What the task asks: Continue the text on Medicare Advantage plans and the Two-Midnight Rule from its last sentence.

Text segment:
******

Have you heard that the Medicare Advantage (MA) plans are required to follow the provisions of the Two-Midnight Rule, as of Jan. 1? Well, they are. And what you also commonly hear is that these plans can no longer use commercial criteria like MCG or InterQual to make coverage determinations.
But that last part’s not true.
Quoting from the Final Rule, the Centers for Medicare & Medicaid Services (CMS) states, “when coverage criteria are not fully established in applicable Medicare statute, regulation, NCD (National Coverage Determination) or LCD (Local Coverage Determination), MA plans may create internal coverage criteria under specific circumstances. In these circumstances, an MA plan is permitted to choose to use a product, such as InterQual or MCG or something similar, to assist in creating internal coverage criteria…”
While CMS has established the Two-Midnight Rule, it is obvious that its application is not the same as application of an NCD or LCD that has specific, quantifiable criteria, such as documented non-reversible bradycardia, one of the criteria necessary for coverage of a pacemaker. And that is where commercial criteria can be used to help determine if a patient has medical necessity for ongoing hospital care.
That is really the issue: does the patient require hospital care, and if so, how long will they need it (or how long have they needed it?) Of course, there will always be cases that don’t fit within criteria, and it’s the crucial role of the physician advisor to review those and determine the need for hospital care. It is said that “if you have seen one patient, you have seen one patient,” so the physician advisor can take each patient’s unique characteristics and combination of factors and the criteria (which are more rigid), and determine if the physician’s expectation of two midnights is clinically appropriate.

******

Records:
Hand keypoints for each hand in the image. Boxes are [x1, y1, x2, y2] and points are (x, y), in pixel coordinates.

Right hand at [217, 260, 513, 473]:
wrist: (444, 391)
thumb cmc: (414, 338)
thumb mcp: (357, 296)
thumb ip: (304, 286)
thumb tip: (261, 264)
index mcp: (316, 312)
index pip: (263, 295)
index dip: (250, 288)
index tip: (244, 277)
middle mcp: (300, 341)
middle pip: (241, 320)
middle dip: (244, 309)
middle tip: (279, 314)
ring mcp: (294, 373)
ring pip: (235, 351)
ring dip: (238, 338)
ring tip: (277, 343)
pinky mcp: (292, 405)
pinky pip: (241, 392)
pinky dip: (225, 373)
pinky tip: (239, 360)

******

Exercise answer:
Now, what must the MA plan do to be permitted to use these tools? The rule states that “the MA plan must provide, in a publicly accessible way, the internal coverage criteria in use; a summary of evidence that was considered during the development of the internal coverage criteria used to make medical necessity determinations; a list of the sources of such evidence; and an explanation of the rationale that supports the adoption of the coverage criteria used to make a medical necessity determination.”
That’s a pretty high hurdle, but I know that Humana has met it with the use of MCG’s new Medicare criteria tool, which they adapted to Humana’s Criteria for Medicare Patients. Their tool allows public access, has the evidence base listed to support their criteria, and even includes a statement that inpatient admission is indicated if the patient requires hospital care that would pass the second midnight, exclusive of delays and convenience, or if any of the CMS-designated exceptions are met. This meets Medicare’s requirements and meets the provisions of the Two-Midnight Rule.
Now, since one MA plan can do it, the others certainly can. I did some Internet searching and found no such tool for any of the other national MA plans, although my search should be considered far from authoritative.
Humana’s use of MCG criteria means I probably should amend my recommendation when an MA plan denies inpatient admission for a patient who meets the Two-Midnight Rule and refers to criteria by suggesting you ask for access to the publicly available copy of those criteria. If they are unwilling or unable to provide it, I suggest that you notify them that you will be reporting them to CMS for violating another federal regulation, 42 CFR 422.101 (6)(ii).
One more unrelated topic to round out this article, just to get everyone fired up: Cotiviti has a new audit tactic. They are looking at a patient’s lifetime claim history and denying diagnoses that don’t fit their arbitrary rules for linking diagnoses. For example, they denied a diagnosis of encephalopathy on a claim for a patient with seizure disorder, since encephalopathy would be inherent to a seizure.
The problem is that this determination was made without any review of the medical records to know if the patient even had a seizure during the episode of care, to determine if the encephalopathy was caused by the seizure (in which case they would be correct), or if the patient’s encephalopathy was due to one of the other myriad of causes that had nothing to do with the patient’s seizure disorder.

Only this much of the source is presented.